The rules governing Winnipeg’s growth are rigged in favour of growth and against the city’s ability to pay its bills. The city is like a drunk who keeps ordering refills, hoping someone will be found to pay the tab. But unlike the drunk’s pals, Winnipeg’s taxpayers must pay up or face the consequences.
The neglect of the public interest is evident throughout our system of urban development. In Winnipeg – and, unfortunately, in many other North American cities – the development of new areas of the city is governed by the proposals of developers, not by the public interest. Developers have a responsibility to their shareholders to make proposals that maximize their bottom line. It’s up to the city to ensure that the proposals that are accepted are in the public interest.
A minimal definition of the public interest would be that development be phased to minimize the burden it imposes on the public purse. If we were serious about governing land use appropriately, that could mean many things, but at the least it would mean that city infrastructure and services were extended to places that produce significant tax revenues. What we have done instead is to extend infrastructure wherever a developer wants it, even if that means extending it across vast green fields, which produce minimal tax revenue. Let’s take a look at an example of what that means in practice, with help from Google Earth.
There are many undeveloped fields that are served or bypassed by city services, but produce minimal revenues to cover the costs. A particularly blatant example is Transcona West. For decades now, suburban development has been growing eastward from Winnipeg and westward from what used to be the city of Transcona. In between is Transcona West, part of which I photographed on a snowy day not long ago.
Also pictured (below) are Google Earth views of Transcona West in 2002 and 2013. It’s easy see that not much development took place in this empty space during that decade. Meanwhile, developers cherry-picked the areas that were the easiest, the most convenient, or the most profitable to develop and bypassed much of Transcona West and other areas, secure in the knowledge that the city would extend roads and other municipal services required by the new developments, regardless of cost. That includes, not only roads, sewerage and water lines, but also transit service, and much more.
Transcona West 2002
These expensive services have to be extended across lands that generate the low levels of taxation typical of farmland or unoccupied tracts, rather than the much higher taxes that come from urban development. Once occupied, new developments beyond the empty tracts require conveniently located community centres and library branches, and the same response times for fire fighters, police, and paramedics that more densely populated areas of the city enjoy. Street cleaning, snow removal, grass cutting, insect control, and everything else the city does has to serve empty parcels of land as well as full ones.
An area currently preferred by cherry-picking developers is Waverley West – located west of Waverley Street/Tim Sale Drive and north of the Perimeter – which, as Google Earth shows you below, was farmland in 2002. A couple of years later, the Manitoba Homebuilders’ Association stirred up a panic about a “critical lot shortage”. At the same time, the Manitoba government was anxious to secure revenue from the development of a large tract it owned in Waverley West.

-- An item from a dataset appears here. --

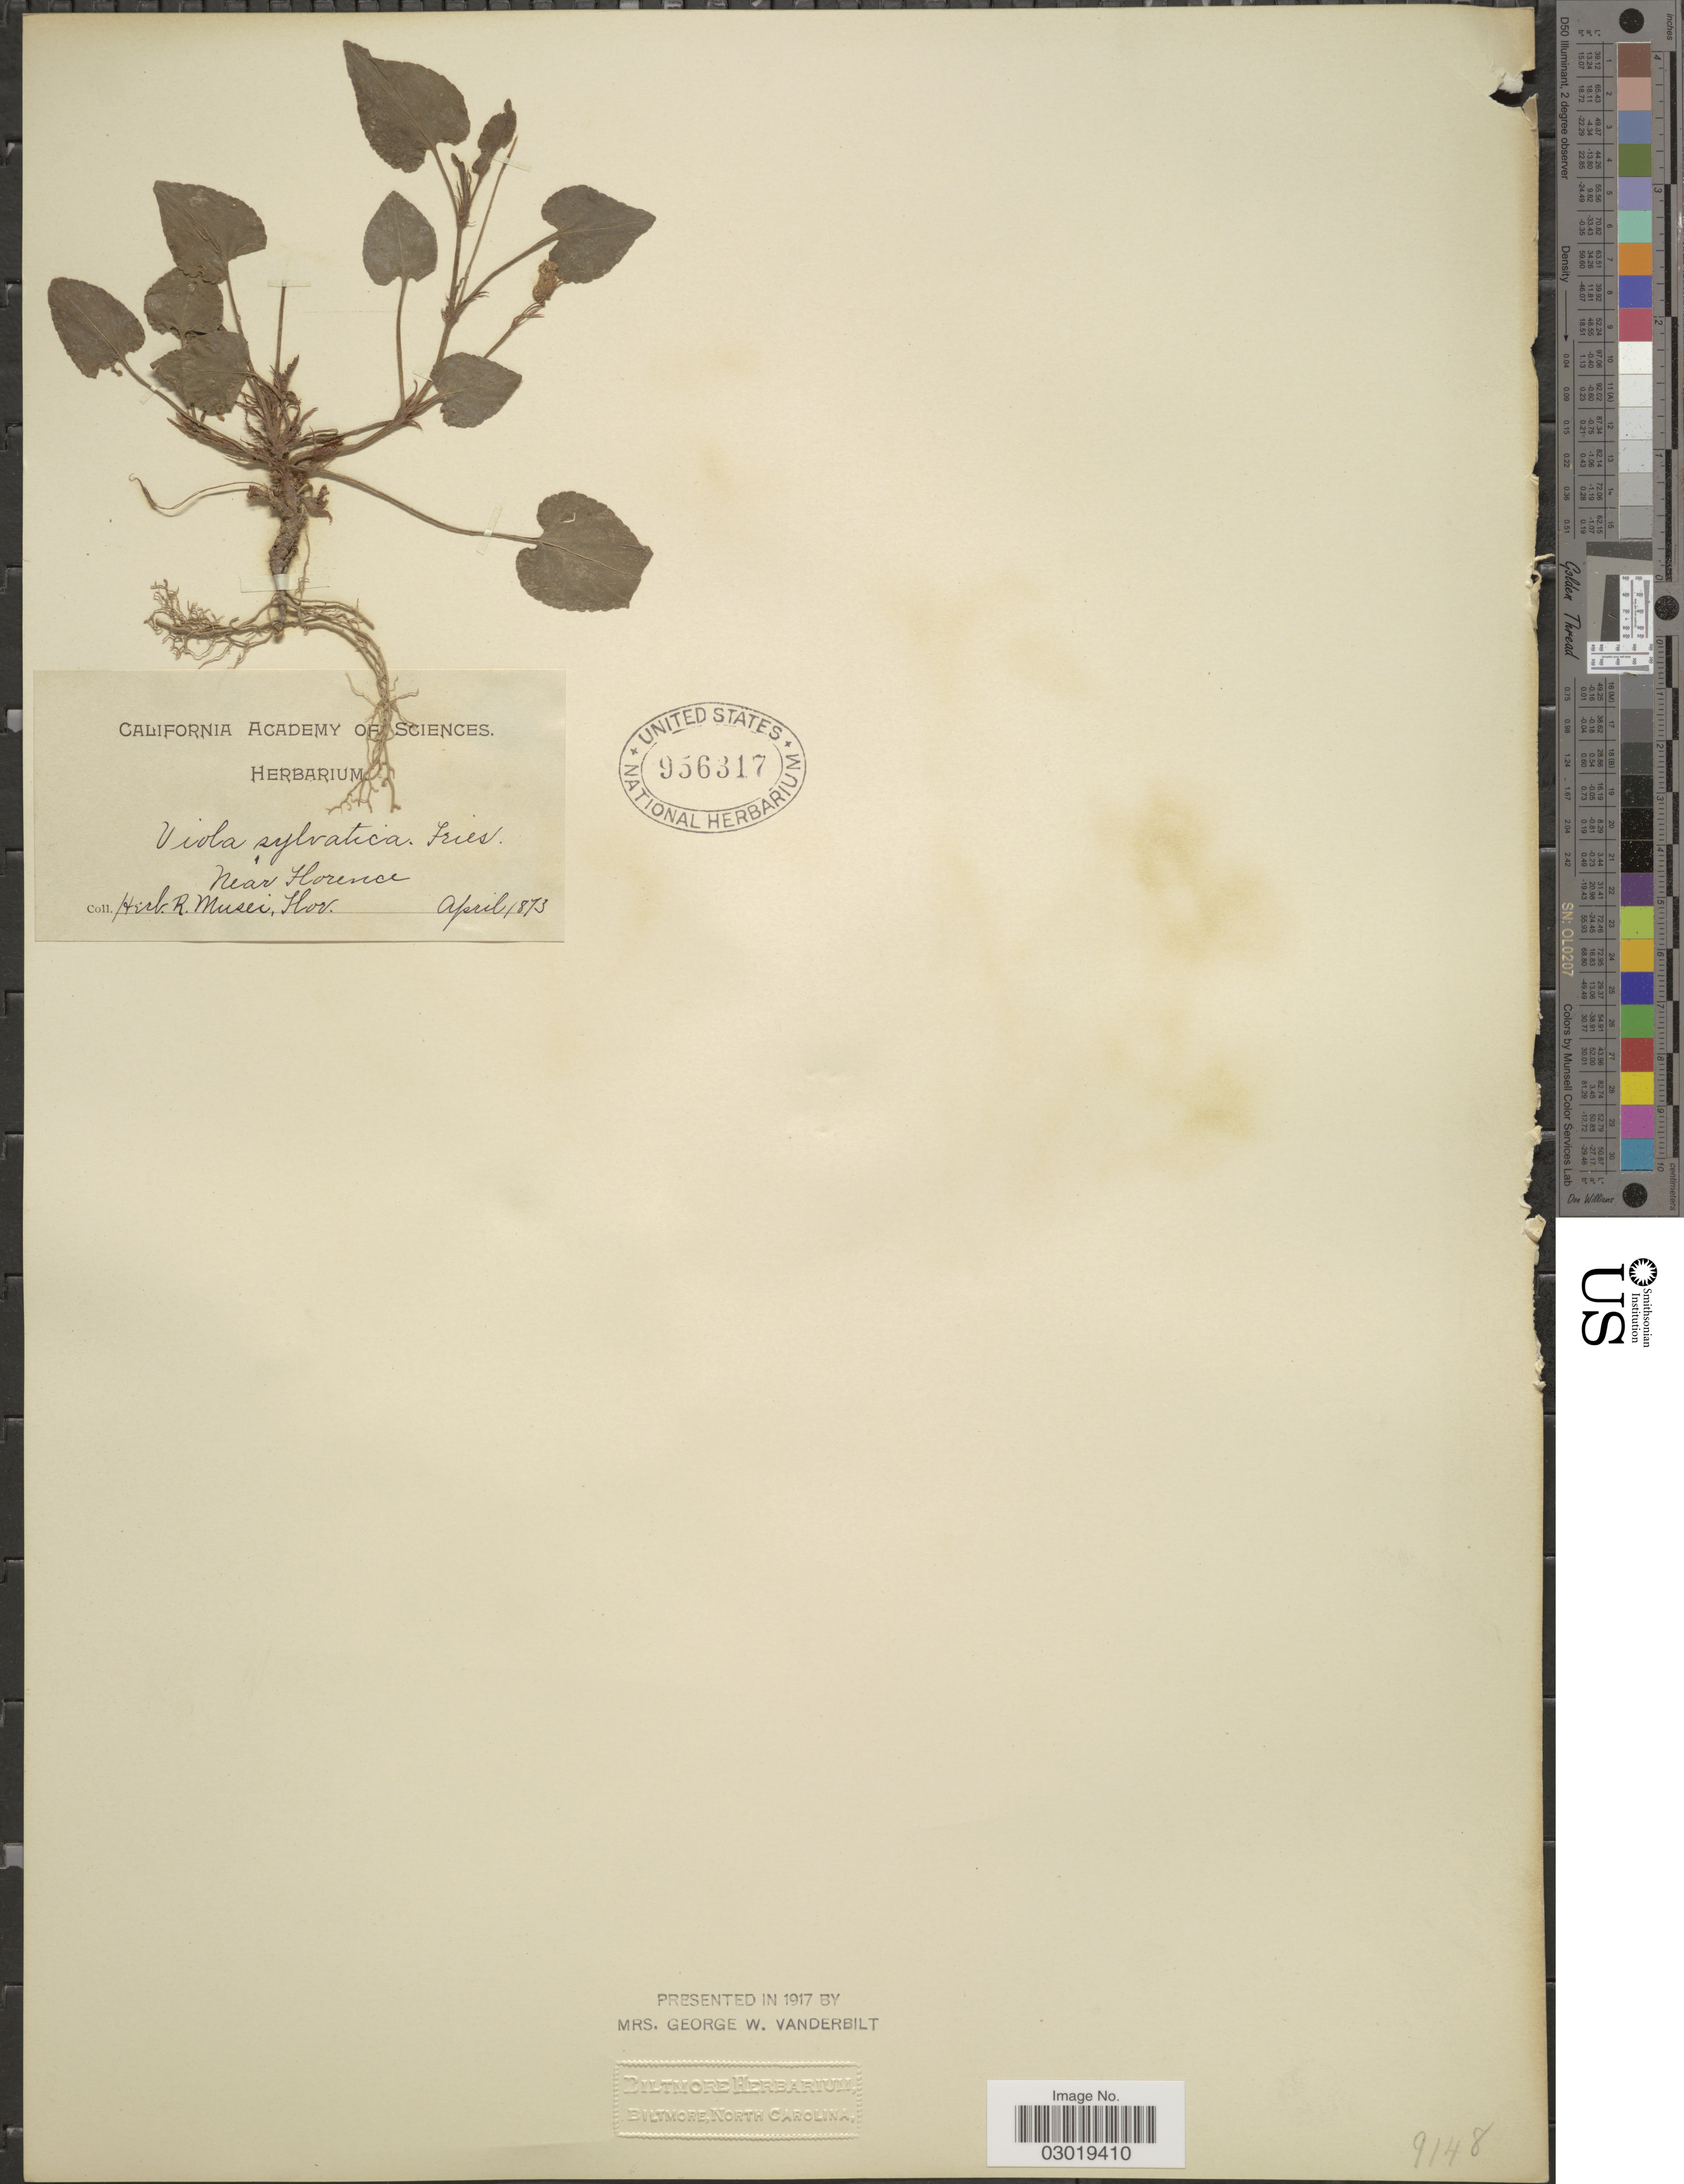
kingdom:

As a result the city was browbeaten into opening up Waverley West to development, making enough agricultural land available for more than 13,000 additional single-family suburban homes. In the most recent Google Earth picture of Waverley West, it is clear, despite the snow cover, that scattered development is underway, almost to the southern edge of the area, though large tracts remain undeveloped. Once again, the city is obligated to either serve or bypass further vast tracts of land with the full range of city services and facilities.
Waverley West 2002
Given how lavishly we spend on extensions of our infrastructure and services, it is small wonder that older infrastructure is liberally dotted with potholes and not infrequently punctuated with sinkholes.
Here’s a comment I often hear when I recount this sad tale: “You can’t tell developers where to develop.” My response: True, but the city can tell them where not to develop (for the time being), and it should. If Winnipeg’s pampered development community didn’t wish to accept restrictions we imposed in order to keep costs in line, there are developers in other parts of North America, who are used to operating in much more restrictive environments than ours. It would be interesting to see how our developers would fare if they were faced with serious competition.
In the land and development issues that have preoccupied Winnipeggers this summer audits unearthed some revealing and disquieting information. I have a suggestion for another audit: Let’s have a study of the number of actual and potential lots accessible to the full range of Winnipeg infrastructure and services that stand empty and produce minimal revenue. That would give us some idea of how much we are spending on services and infrastructure that serve the convenience of developers, but are not needed by the rest of us.